*JOB ITEM*.
Reproduce every one of the saved entries below word for word, keeping each line in its original order.

Saved entries
====

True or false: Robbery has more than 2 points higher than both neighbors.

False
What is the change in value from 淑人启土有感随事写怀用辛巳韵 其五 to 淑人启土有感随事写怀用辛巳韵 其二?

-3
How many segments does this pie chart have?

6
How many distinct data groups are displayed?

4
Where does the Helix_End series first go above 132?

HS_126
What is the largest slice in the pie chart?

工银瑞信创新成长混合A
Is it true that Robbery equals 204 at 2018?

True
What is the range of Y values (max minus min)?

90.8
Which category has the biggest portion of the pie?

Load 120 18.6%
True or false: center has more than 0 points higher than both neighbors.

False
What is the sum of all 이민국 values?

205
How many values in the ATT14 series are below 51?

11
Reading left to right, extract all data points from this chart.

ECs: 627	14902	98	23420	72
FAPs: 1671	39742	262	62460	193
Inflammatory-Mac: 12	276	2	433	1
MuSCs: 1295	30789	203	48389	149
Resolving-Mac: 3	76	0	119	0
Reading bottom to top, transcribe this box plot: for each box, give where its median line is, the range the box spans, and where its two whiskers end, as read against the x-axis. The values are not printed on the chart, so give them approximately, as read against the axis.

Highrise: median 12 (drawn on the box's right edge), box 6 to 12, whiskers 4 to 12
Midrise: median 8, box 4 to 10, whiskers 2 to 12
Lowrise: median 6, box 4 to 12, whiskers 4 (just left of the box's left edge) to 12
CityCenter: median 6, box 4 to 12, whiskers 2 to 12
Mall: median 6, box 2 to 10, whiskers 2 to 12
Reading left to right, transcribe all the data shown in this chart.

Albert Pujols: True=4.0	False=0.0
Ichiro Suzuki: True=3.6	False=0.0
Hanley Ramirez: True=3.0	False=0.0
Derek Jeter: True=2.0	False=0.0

====

*SOLUTION TO THE PROBLEM*.
True or false: Robbery has more than 2 points higher than both neighbors.

False
What is the change in value from 淑人启土有感随事写怀用辛巳韵 其五 to 淑人启土有感随事写怀用辛巳韵 其二?

-3
How many segments does this pie chart have?

6
How many distinct data groups are displayed?

4
Where does the Helix_End series first go above 132?

HS_126
What is the largest slice in the pie chart?

工银瑞信创新成长混合A
Is it true that Robbery equals 204 at 2018?

True
What is the range of Y values (max minus min)?

90.8
Which category has the biggest portion of the pie?

Load 120 18.6%
True or false: center has more than 0 points higher than both neighbors.

False
What is the sum of all 이민국 values?

205
How many values in the ATT14 series are below 51?

11
Reading left to right, extract all data points from this chart.

ECs: 627	14902	98	23420	72
FAPs: 1671	39742	262	62460	193
Inflammatory-Mac: 12	276	2	433	1
MuSCs: 1295	30789	203	48389	149
Resolving-Mac: 3	76	0	119	0
Reading bottom to top, transcribe this box plot: for each box, give where its median line is, the range the box spans, and where its two whiskers end, as read against the x-axis. The values are not printed on the chart, so give them approximately, as read against the axis.

Highrise: median 12 (drawn on the box's right edge), box 6 to 12, whiskers 4 to 12
Midrise: median 8, box 4 to 10, whiskers 2 to 12
Lowrise: median 6, box 4 to 12, whiskers 4 (just left of the box's left edge) to 12
CityCenter: median 6, box 4 to 12, whiskers 2 to 12
Mall: median 6, box 2 to 10, whiskers 2 to 12
Reading left to right, transcribe all the data shown in this chart.

Albert Pujols: True=4.0	False=0.0
Ichiro Suzuki: True=3.6	False=0.0
Hanley Ramirez: True=3.0	False=0.0
Derek Jeter: True=2.0	False=0.0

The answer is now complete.